In 1933 there was on the horizon in the Soviet Union the Metro-Vickers trial which the Western press desperately wanted to cover. Concurrently, to that time frame a young Welshman named Gareth Jones had taken a three week walk through the heart of what would be later known as the Holodomor and reported back, via dispatches clandestinely shuffled to England via Diplomatic bags, that more than political starvation was occurring in sundry parts of the Soviet Union. Garth Jones’ missives reinforced Malcolm Muggeridge’s prior pseudonymous reporting, back to England, that this was “more than a famine.” Muggeridge reported that it was a Military occupation and so political starvation. The Communists were, by malice aforethought, liquidating their opposition to collectivization.
The Soviets were desperate to discredit the young Welshman Jones and his reporting.
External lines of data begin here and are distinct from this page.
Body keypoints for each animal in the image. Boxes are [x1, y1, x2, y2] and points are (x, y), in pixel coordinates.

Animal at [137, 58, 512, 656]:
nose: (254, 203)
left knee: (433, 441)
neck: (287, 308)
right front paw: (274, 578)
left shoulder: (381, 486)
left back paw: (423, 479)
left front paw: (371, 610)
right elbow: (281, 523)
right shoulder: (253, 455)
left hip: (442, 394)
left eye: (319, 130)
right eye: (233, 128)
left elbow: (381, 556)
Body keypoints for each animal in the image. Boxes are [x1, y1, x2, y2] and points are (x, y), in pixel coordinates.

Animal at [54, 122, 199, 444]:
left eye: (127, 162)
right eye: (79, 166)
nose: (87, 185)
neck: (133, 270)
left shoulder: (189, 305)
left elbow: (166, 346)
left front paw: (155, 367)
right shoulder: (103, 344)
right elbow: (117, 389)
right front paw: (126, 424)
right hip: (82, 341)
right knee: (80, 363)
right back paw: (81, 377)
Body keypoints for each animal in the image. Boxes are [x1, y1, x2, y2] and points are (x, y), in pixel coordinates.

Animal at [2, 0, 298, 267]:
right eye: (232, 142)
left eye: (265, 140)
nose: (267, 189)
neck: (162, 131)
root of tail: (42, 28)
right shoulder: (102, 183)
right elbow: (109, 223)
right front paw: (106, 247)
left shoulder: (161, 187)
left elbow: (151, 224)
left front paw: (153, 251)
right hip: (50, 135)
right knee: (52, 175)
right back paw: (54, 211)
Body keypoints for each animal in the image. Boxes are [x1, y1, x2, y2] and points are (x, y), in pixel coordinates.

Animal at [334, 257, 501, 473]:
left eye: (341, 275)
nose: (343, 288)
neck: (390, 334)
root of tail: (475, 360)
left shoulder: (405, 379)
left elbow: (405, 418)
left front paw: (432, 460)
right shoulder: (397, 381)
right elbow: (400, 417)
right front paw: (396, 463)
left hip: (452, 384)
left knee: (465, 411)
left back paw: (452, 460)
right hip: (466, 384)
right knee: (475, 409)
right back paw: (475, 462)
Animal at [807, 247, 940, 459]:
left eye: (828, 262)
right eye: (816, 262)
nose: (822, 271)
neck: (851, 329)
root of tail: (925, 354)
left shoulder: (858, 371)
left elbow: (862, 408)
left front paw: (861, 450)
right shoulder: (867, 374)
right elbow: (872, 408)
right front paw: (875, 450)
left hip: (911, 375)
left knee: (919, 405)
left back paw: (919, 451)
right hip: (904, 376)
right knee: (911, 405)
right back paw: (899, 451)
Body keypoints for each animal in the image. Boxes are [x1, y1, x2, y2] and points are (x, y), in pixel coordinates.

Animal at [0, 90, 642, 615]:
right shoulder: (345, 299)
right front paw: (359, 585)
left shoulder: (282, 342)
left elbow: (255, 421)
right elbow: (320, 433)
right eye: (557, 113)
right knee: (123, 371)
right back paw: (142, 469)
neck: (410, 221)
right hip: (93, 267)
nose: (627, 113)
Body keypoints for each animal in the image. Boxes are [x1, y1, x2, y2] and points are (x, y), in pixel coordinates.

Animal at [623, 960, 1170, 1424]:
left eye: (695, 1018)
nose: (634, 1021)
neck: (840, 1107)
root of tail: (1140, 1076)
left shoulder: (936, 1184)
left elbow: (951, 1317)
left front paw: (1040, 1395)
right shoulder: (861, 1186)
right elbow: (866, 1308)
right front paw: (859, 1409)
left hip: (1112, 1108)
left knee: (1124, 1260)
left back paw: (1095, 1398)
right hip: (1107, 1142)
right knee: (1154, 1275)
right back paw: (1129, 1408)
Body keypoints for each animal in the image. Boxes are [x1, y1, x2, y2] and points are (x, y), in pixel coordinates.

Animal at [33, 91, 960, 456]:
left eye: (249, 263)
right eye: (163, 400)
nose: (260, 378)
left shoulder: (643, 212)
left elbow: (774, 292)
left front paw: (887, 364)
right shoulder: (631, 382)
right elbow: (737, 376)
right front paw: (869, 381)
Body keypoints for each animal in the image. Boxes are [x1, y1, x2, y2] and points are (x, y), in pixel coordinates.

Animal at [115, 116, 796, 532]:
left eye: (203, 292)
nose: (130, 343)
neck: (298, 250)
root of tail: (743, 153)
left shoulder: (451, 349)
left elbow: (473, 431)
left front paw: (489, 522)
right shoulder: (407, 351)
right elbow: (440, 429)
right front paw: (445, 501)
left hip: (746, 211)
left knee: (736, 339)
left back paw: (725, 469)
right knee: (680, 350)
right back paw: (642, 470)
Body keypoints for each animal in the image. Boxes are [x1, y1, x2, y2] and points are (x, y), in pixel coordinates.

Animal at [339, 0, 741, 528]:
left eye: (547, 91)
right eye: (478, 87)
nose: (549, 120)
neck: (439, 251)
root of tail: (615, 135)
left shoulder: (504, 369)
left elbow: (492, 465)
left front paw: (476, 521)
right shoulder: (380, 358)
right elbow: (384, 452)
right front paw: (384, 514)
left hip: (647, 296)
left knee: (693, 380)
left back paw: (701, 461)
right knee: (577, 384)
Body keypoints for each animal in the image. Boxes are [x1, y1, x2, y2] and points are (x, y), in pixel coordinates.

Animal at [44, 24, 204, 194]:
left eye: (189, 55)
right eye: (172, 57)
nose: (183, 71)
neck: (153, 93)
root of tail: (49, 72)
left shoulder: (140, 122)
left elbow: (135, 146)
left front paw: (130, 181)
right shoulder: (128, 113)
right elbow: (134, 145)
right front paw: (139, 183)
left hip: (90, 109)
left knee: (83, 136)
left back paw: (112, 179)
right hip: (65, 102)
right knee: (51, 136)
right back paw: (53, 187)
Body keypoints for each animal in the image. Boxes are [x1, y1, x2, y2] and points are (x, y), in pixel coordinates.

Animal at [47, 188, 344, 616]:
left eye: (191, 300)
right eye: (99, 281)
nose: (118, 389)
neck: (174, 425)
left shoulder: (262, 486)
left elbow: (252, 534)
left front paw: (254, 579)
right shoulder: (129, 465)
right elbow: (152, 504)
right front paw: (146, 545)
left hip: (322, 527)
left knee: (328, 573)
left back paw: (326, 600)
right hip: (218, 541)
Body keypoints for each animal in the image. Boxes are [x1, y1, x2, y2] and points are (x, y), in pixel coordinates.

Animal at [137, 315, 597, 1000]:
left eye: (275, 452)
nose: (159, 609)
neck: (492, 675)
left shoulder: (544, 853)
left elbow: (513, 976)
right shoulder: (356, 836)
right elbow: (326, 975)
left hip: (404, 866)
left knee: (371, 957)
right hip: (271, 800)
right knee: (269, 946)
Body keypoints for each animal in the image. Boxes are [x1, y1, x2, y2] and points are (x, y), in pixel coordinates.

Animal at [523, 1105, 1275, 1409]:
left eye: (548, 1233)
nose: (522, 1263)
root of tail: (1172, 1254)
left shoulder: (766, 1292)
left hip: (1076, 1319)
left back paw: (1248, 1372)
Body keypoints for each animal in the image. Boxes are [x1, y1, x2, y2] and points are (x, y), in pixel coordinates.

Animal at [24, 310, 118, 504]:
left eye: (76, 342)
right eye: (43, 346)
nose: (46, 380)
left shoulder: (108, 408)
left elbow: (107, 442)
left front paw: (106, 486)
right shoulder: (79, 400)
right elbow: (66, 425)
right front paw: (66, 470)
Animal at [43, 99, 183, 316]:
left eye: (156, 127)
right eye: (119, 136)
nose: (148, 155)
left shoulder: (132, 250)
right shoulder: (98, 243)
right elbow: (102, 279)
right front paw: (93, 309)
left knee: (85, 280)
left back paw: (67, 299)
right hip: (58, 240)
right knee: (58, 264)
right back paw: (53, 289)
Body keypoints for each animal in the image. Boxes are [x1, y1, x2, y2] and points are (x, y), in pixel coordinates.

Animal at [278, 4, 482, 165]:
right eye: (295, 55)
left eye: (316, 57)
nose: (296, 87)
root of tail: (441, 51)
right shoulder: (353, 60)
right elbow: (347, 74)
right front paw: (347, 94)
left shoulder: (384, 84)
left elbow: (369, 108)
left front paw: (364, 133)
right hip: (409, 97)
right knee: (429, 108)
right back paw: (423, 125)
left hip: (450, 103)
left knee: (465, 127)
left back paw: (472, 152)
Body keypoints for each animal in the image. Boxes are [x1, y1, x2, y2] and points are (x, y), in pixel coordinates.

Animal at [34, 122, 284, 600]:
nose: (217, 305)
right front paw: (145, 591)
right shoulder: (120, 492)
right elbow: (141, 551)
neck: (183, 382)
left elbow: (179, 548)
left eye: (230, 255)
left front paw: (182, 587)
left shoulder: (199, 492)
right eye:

The barely earlier reporting of Muggeridge had already been sabotaged due to the influence of his Leftist Aunt, Beatrice Webb. The Fabian, Beatrice Webb, had already successfully threatened a chap named Cairns, thus squashing a official report he had brought back to England on his observations about the conditions of the European “Bread-basket.” The way that Jones was undercut is what make this particularly ugly.
Remember that all this was happening concurrent with the upcoming Metro-Vickers trial. Western Foreign Correspondents desperately wanted to be able to cover this trial. Knowing this, the Soviet Bureaucrat in Charge of assigning journalists to the trial, made it known that the honor of journalist covering that Metro-Vickers trial was dependent upon their disavowing Gareth Jones and his story of death by famine.
The Western Journalists complied and led by the doyen of the Western Journalists, Walter Duranty, they disavowed Gareth Jones, insisting that Jones was exaggerating, even thought they knew that Jones was correct. Duranty himself, disemboweled Jones with a cabled article to the New York Times, that the New York Times dutifully printed. Duranty wrote in a published article,
” “Any report of a famine in Russia is today an exaggeration or malignant propaganda. The food shortage, however, which has affected the whole population in the last year and particularly in the grain-producing provinces—the Ukraine, North Caucasus, the Lower Volga—has, however, caused heavy loss of life.” Duranty concluded “it is conservative to suppose” that, in certain provinces with a total population of over 40 million, mortality had “at least trebled.”
Duranty’s method of discrediting Gareth Jones was to half Jones’ observations. Duranty knew what he was doing.
By the means of the leftist in the West, which included Sydney and Beatrice Webb as well as Walter Duranty, the news of the ugly slow death by starvation known as the Holodomor was suppressed and kept from Western News outlets. And the thing that really grinds people who know this story is that Duranty was awarded a Pulitzer Prize for his reporting on the Soviet Union. All these years later the New York Times refuses to return Liar Duranty’s award.
Decades letter the New York Times assigned a member of its editorial board, Karl Meyer, to write a signed editorial regarding Duranty’s work. In a scathing piece, Meyer said that Duranty’s articles were “some of the worst reporting to appear in this newspaper.” Duranty, Meyer said, had bet his career on Stalin’s rise and “strove to preserve it by ignoring or excusing Stalin’s crimes.” Four years earlier, in a review of Robert Conquest’s The Harvest of Sorrow, former Moscow bureau reporter Craig Whitney wrote that Duranty all but ignored the famine until it was almost over. Of course by this time all this was merely dirt on the graves.
The same tribe who would make their sufferings well known worked overtime making sure that the sufferings of others was blacked out.